I'm not familiar enough with Diwali and how it is celebrated in India to determine if this makes sense. Anyone with more experience care to sound off?
Comments
whatever you claim but it shows that India enjoys at the fullest on Diwali and the whole country is full of lights, happiness and blessings.....
"who cares its diwali.......so enjoy.... :) "
This probably represents Economic growth, not population growth. The areas that are dark (Bihar, North Eastern states) are the areas in India which are comparatively backward in terms of economic growth, whereas the brightest lights are in the metropolis'. The areas that are dark also represent a very large part of the population, so the population growth theory doesn't make any sense. I'm not sure about the varying colors, but that seems like the most logical explanation.
The image is most certainly not of Diwali. For one, the idea of different regions celebrating with different colored lights is ridiculous. Some people have claimed that the colors are because of the fireworks that fill the sky on Diwali night. But that doesn't explain why the illumination is brightest along the Indus river in predominantly muslim Pakistan--Diwali is a hindu festival.
Scientists have their own strange way of creating shorthand sentences, and so do mapping specialists. Remember all those false-color pictures of the cosmos that NASA creates? This is almost certainly similar. Those aren't lights, despite the sentence wording -- those are colored dots. They represent lighting, as seen at night from high up, at 4 different times.

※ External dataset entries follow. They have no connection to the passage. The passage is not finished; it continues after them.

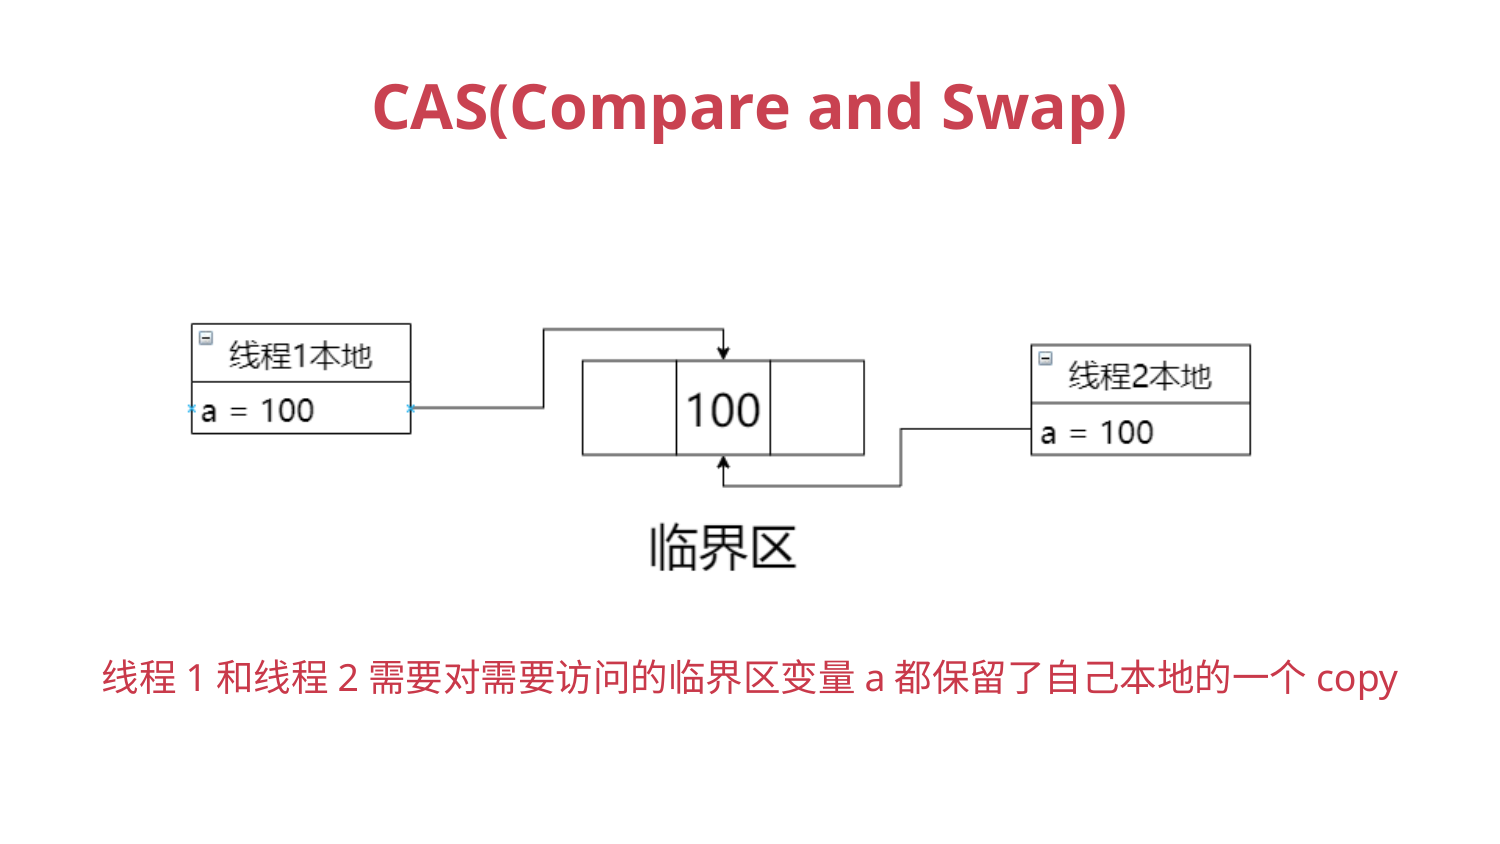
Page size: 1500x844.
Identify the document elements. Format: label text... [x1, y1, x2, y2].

text_box 线程1和线程2需要对需要访问的临界区变量a都保留了自己本地的一个copy [86, 646, 1413, 706]
title CAS(Compare and Swap) [74, 33, 1426, 175]
picture [171, 256, 1306, 640]
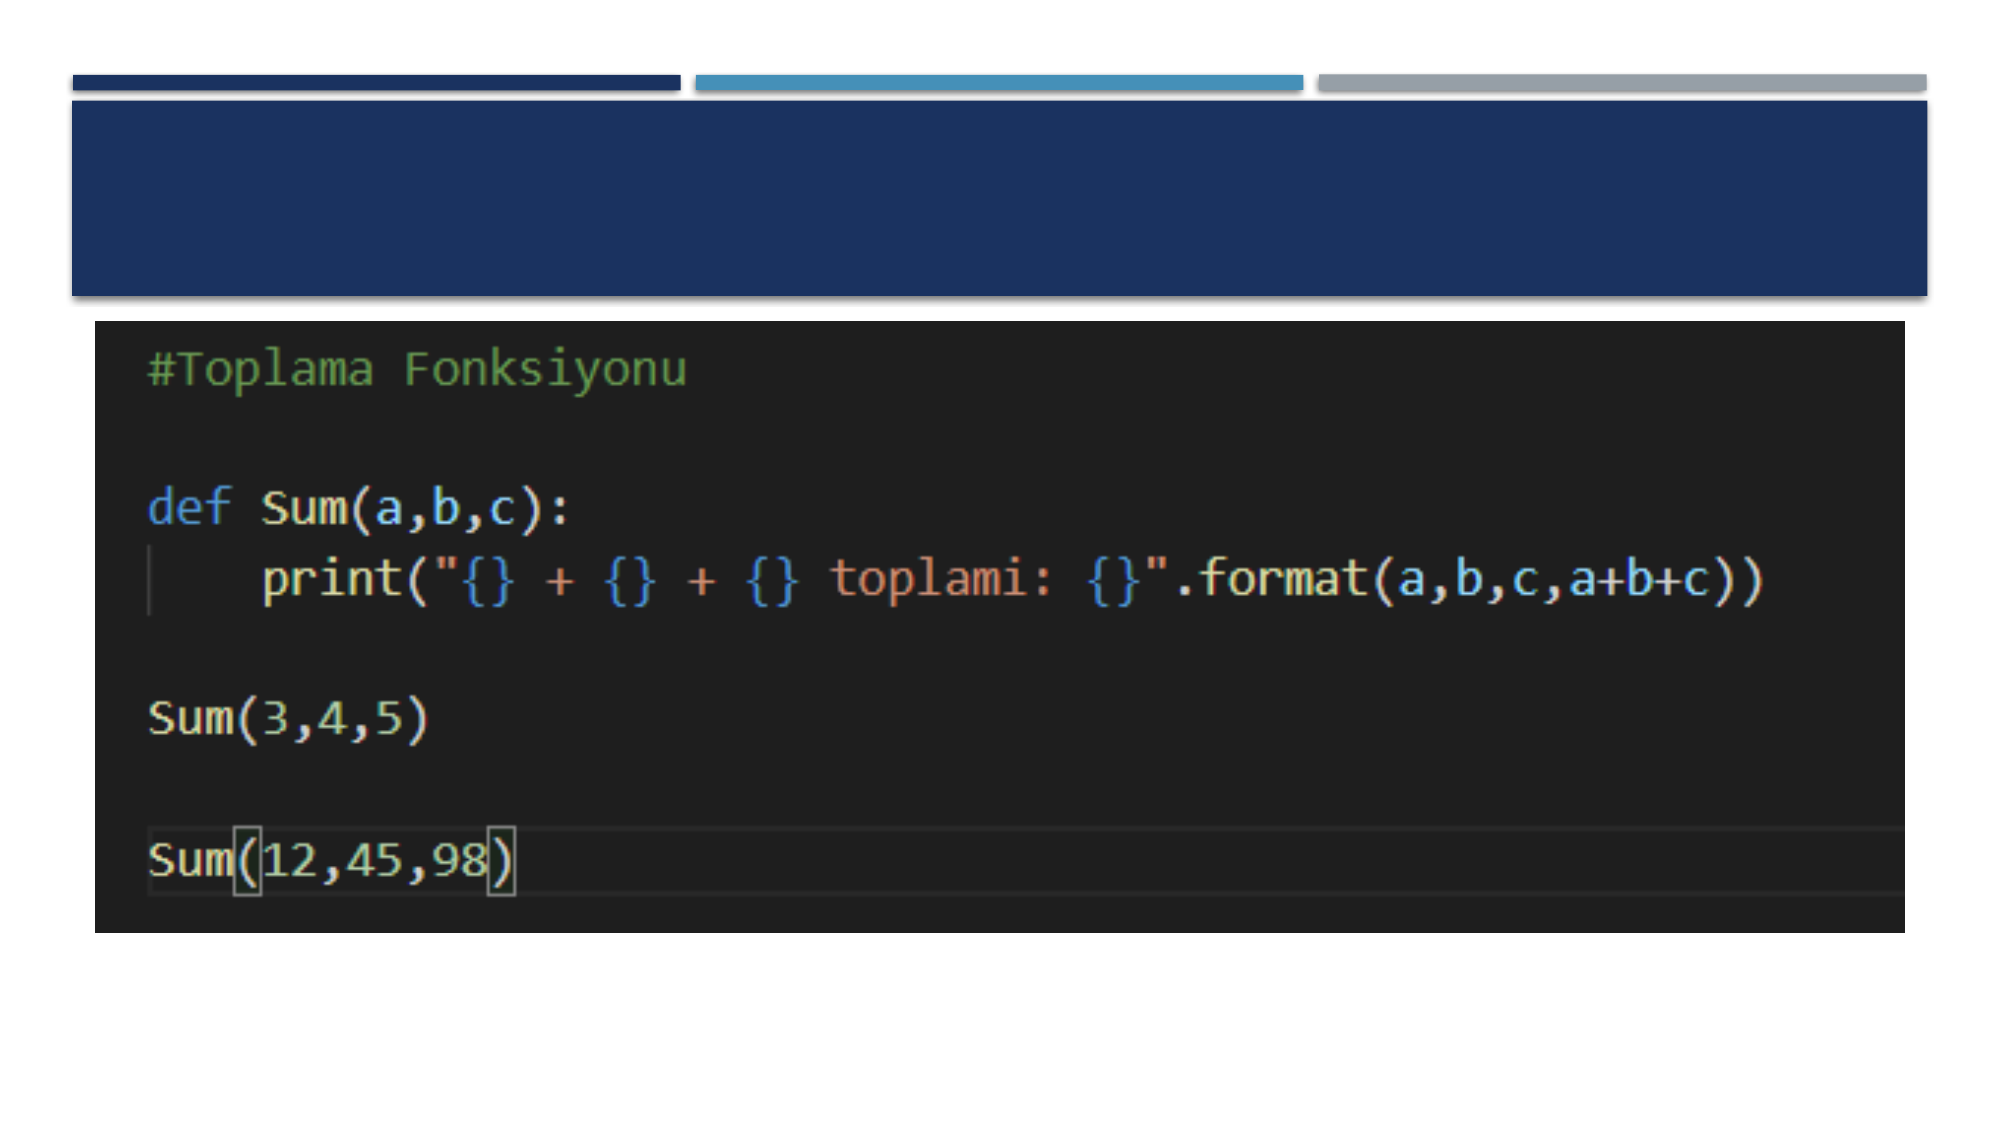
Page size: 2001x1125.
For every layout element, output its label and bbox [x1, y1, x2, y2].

picture [94, 321, 1906, 934]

Think of it as a design problem: How, on a single map, would you show the changes in lighting visible at night at 4 different time points in history? The most sensible way is to use 4 layers and colorize the different layers. That way you can see exactly where the changes occur. It is an elegant, easily understood, data-dense display of very complex information.

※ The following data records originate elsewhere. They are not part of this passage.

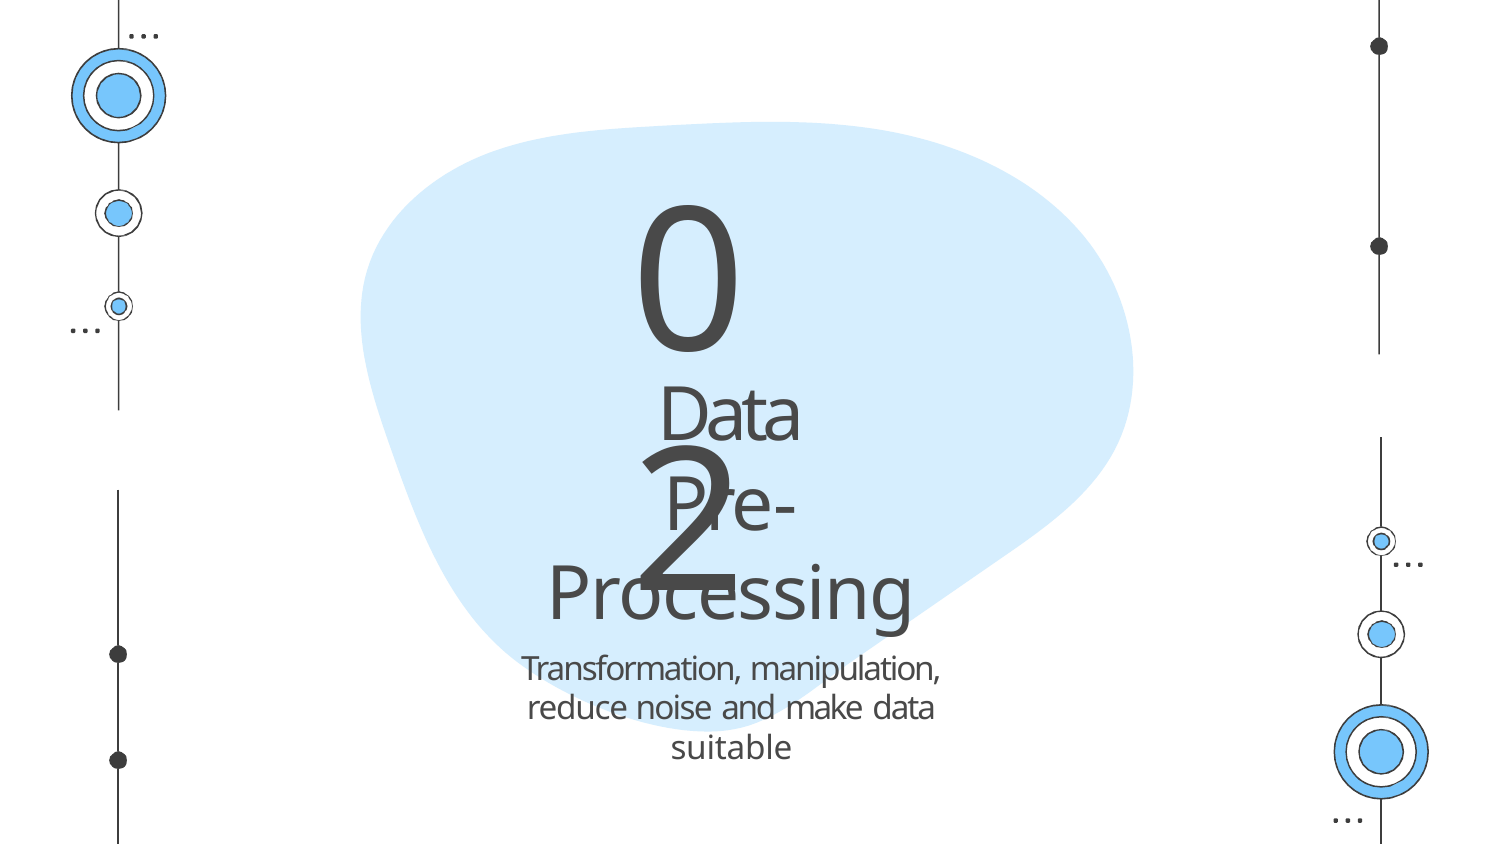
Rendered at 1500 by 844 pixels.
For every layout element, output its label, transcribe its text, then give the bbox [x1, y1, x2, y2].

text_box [109, 489, 127, 844]
text_box Data Pre-Processing Transformation, manipulation, reduce noise and make data suitable [485, 363, 977, 766]
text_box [1333, 436, 1430, 844]
picture [1370, 237, 1388, 255]
picture [1370, 37, 1388, 55]
text_box [360, 121, 1134, 633]
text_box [70, 0, 167, 411]
title 02 [629, 147, 833, 363]
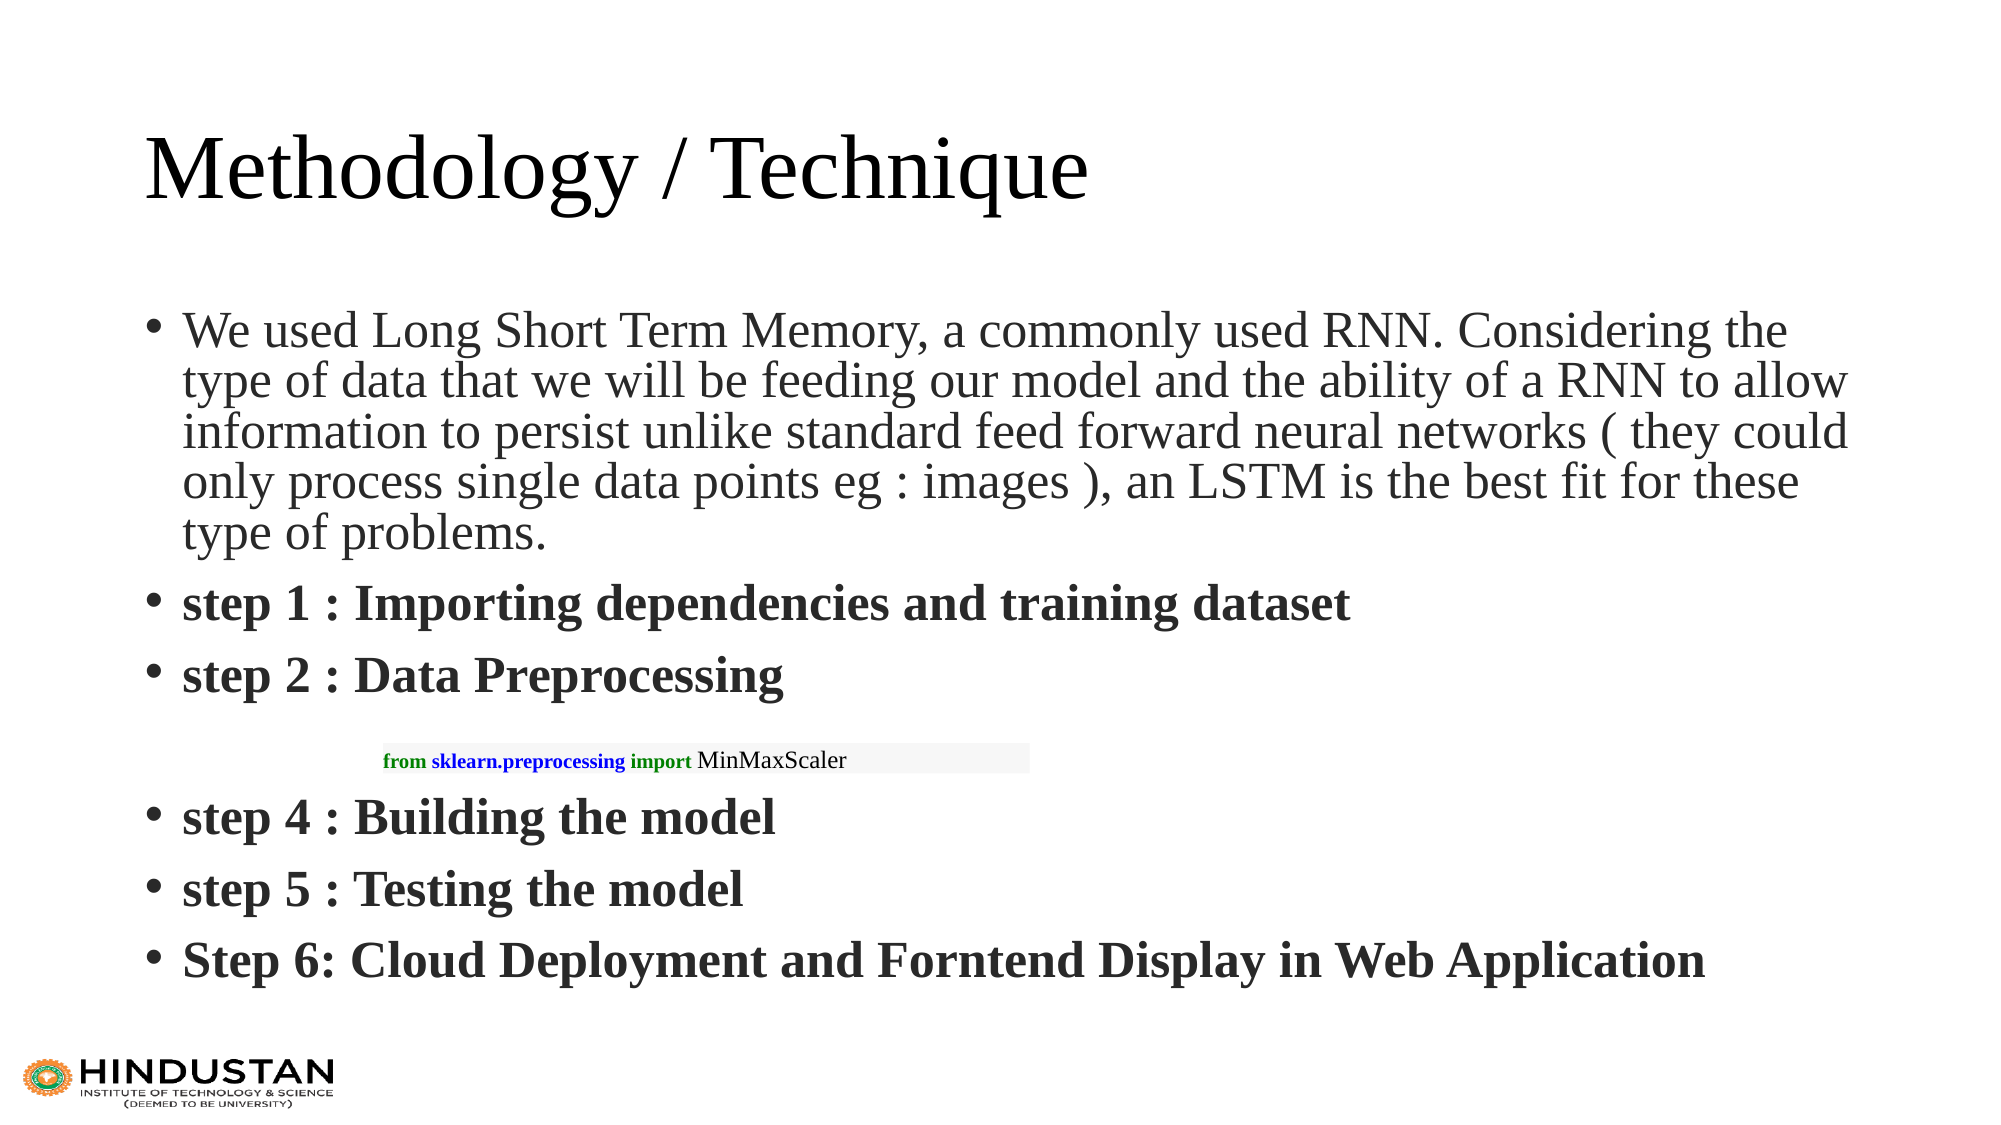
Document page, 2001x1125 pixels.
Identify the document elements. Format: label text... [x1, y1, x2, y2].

And then some internet cretins came along and declared that the colors are really like that on the ground. Morons are everywhere.
I assume the wording should have been this, in order to be understood by us outsiders (outside the project):
The photo is an overlay of shots of night lighting visible from space, highlighting India's burgeoning population over several years. The white color indicates night-time illumination visible before 1992. The blue color indicates (white) lighting that first appeared in 1992. The green color indicates lights that first appeared in 1998. And the red color indicates lights that first appeared in 2003.
This is definitely not Diwali. Mostly what Ken K said previously is correct. But it does not really indicate population growth either. What it does indicate is previously economically backward regions experienced enough economic advancement so as to be able to afford enough (white colored) electric lights as to be visible from space. People lived in those areas before but survived using small oil or kerosine lamps because there was no electricity. The area with the highest concentration of red is the state of Orissa a backward place that is slowly growing.
The original source of the image is the NOAA, in about 2004. You can see it here:
http://www.ngdc.noaa.gov/dmsp/interest/india.html
WHETHER ITS DIWALI OR ECONOMIC GROWTH, WHY DO YOU EUROPEANS AND AMERICANS HAVE TO WORRY ABOUT THAT?
Red Light District and Slave Trade - visit Not For Sale web site to see slave maps
i prefer to keep the purity beauty n romance of diwali entact..and not put so much logic into it...shows how indians know to celebrate festivals together as one country...
If this picture represents the celebration of Diwali...it is utterly sad, because most of the fireworks are made by bonded child labour in India.